A top pandemic expert is leaving the Trump administration amid the coronavirus crisis

AP Photo/Khin Maung WinAdm. Robert Timothy Ziemer, pictured in Myanmar in 2014 when he was the U.S. Global Coordinator for Malaria.
  • Rear Adm. Timothy Ziemer, a top expert on pandemics, is leaving the Trump administration, Politico reported on Tuesday.
  • Ziemer, who previously led the National Security Council’s global health unit, has been at USAID as senior deputy assistant administrator.
  • The NSC’s global health security team was scrapped under Trump in May 2018, and never reinstated.
  • Critics point to the move as one of the key ways in which the Trump administration left the US unprepared for coronavirus.
  • Visit Business Insider’s homepage for more stories.

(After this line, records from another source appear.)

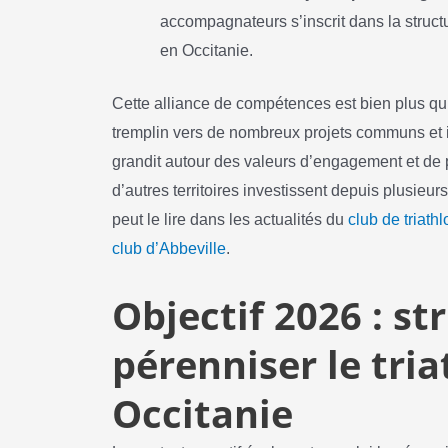
accompagnateurs s’inscrit dans la struct
en Occitanie.
Cette alliance de compétences est bien plus qu’
tremplin vers de nombreux projets communs et ini
grandit autour des valeurs d’engagement et de p
d’autres territoires investissent depuis plusie
peut le lire dans les actualités du
club de triath
club d’Abbeville
.
Objectif 2026 : st
pérenniser le tri
Occitanie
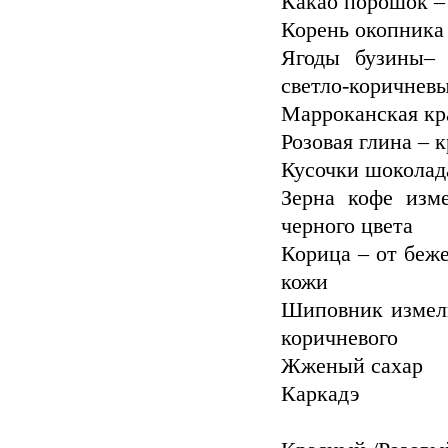
Какао порошок –
Корень окопника
Ягоды бузины– 
светло-коричнев
Марроканская кр
Добавим 
Розовая глина – 
Кусочки шоколад
Зерна кофе изм
черного цвета
Корица – от беж
кожи
Шиповник измель
коричневого
Жженый сахар
Каркадэ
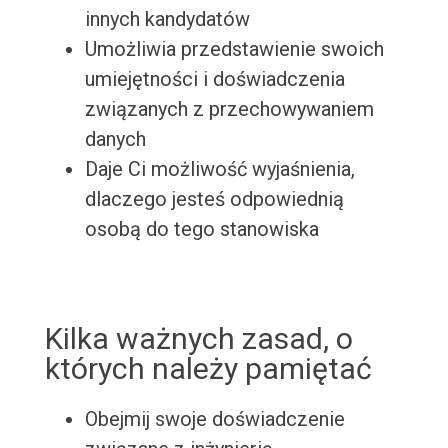
innych kandydatów
Umożliwia przedstawienie swoich
umiejętności i doświadczenia
związanych z przechowywaniem
danych
Daje Ci możliwość wyjaśnienia,
dlaczego jesteś odpowiednią
osobą do tego stanowiska
Kilka ważnych zasad, o
których należy pamiętać
Obejmij swoje doświadczenie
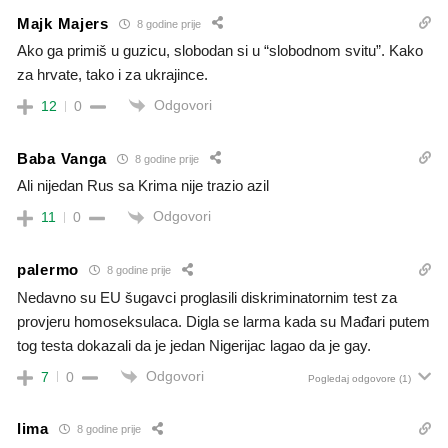
Majk Majers
8 godine prije
Ako ga primiš u guzicu, slobodan si u “slobodnom svitu”. Kako
za hrvate, tako i za ukrajince.
Odgovori
12
0
Baba Vanga
8 godine prije
Ali nijedan Rus sa Krima nije trazio azil
Odgovori
11
0
palermo
8 godine prije
Nedavno su EU šugavci proglasili diskriminatornim test za
provjeru homoseksulaca. Digla se larma kada su Mađari putem
tog testa dokazali da je jedan Nigerijac lagao da je gay.
Odgovori
7
0
Pogledaj odgovore
(1)
lima
8 godine prije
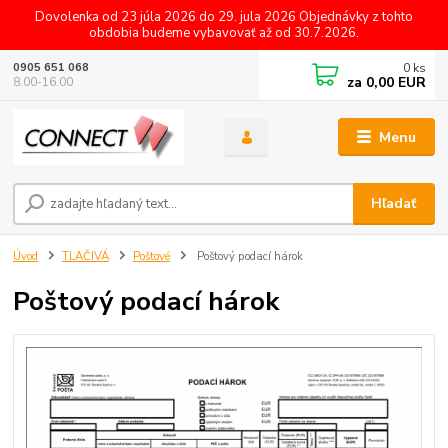
Dovolenka od 23 júla 2026 do 29. jula 2026 Objednávky z tohto
obdobia budeme vybavovať až od 30.7.2026.
0
ks
0905 651 068
za
0,00 EUR
8.00-16.00
Menu
Hľadať
Úvod
TLAČIVÁ
Poštové
Poštový podací hárok
Poštový podací hárok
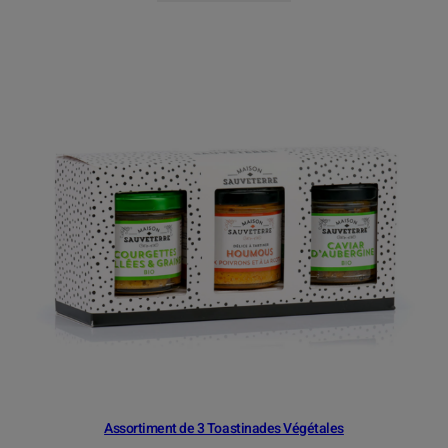
Assortiment de 3 Toastinades Végétales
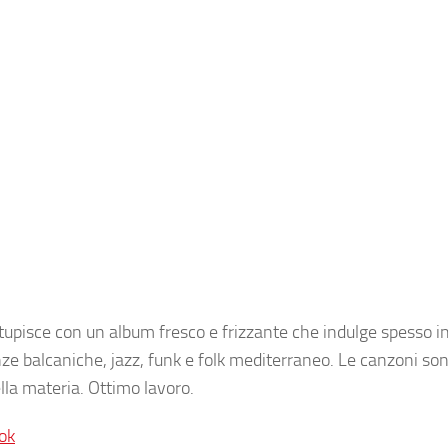
tupisce con un album fresco e frizzante che indulge spesso in
nze balcaniche, jazz, funk e folk mediterraneo. Le canzoni s
lla materia. Ottimo lavoro.
ok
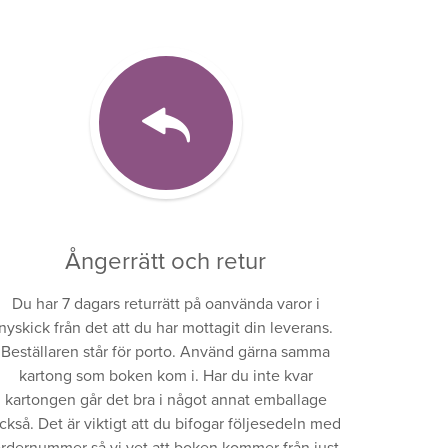
Ångerrätt och retur
Du har 7 dagars returrätt på oanvända varor i
nyskick från det att du har mottagit din leverans.
Beställaren står för porto. Använd gärna samma
kartong som boken kom i. Har du inte kvar
kartongen går det bra i något annat emballage
ckså. Det är viktigt att du bifogar följesedeln med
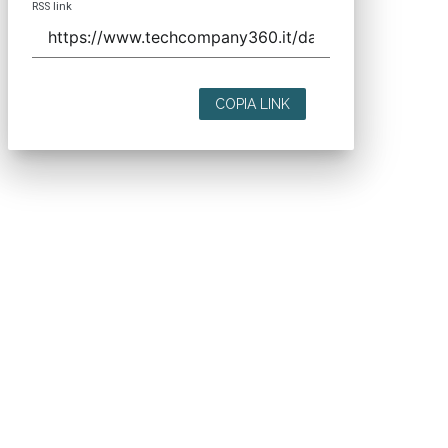
RSS link
COPIA LINK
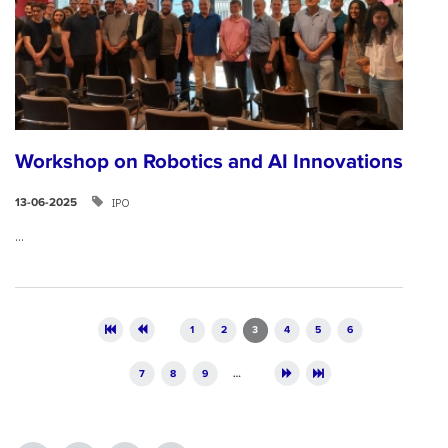
Workshop on Robotics and AI Innovations
ΙΡΟ
13-06-2025
...
Pages
1
2
3
4
5
6
7
8
9
…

The Trump administration just lost one of its top experts on pandemics as the death toll from coronavirus in the US continues to rise, Politico reported on Tuesday.

Rear Adm. Timothy Ziemer spearheaded the National Security Council’s (NSC) global health security unit, which was responsible for leading the US response to a pandemic, until the Trump administration disbanded it in May 2018.

Ziemer went to USAID, serving as senior deputy assistant administrator, after the NSC’s global health unit was disbanded. His decision to depart the US government was “very difficult and emotional,” according to a note obtained by Politico. The exact reasons behind Ziemer’s departure are unclear, and there are few details on the nature of his role at USAID in relation to coronavirus.

The NSC’s global health security team – established under the Obama administration in 2015 and officially known the Directorate for Global Health and Security and Biodefense – was scrapped under then-National Security Adviser John Bolton. Among other decisions, the move has been pointed to by critics of the administration as one of the myriad ways the US was left less prepared for a pandemic under Trump’s leadership. The unit was never reinstated.

Dr. Anthony Fauci, the nation’s top expert on infectious disease who’s also on the White House coronavirus task force, in March told House lawmakers it would be nice if the global health unit still existed.

“We worked very well with that office. It would be nice if the office was still there,” Fauci, the director of the National Institute of Allergy and Infectious Diseases, said during a House Oversight and Reform Committee hearing.

Ziemer had a long career in public service, particularly in relation to public health, leading the President’s Malaria Initiative under Presidents George W. Bush and Barack Obama before joining the NSC in 2017.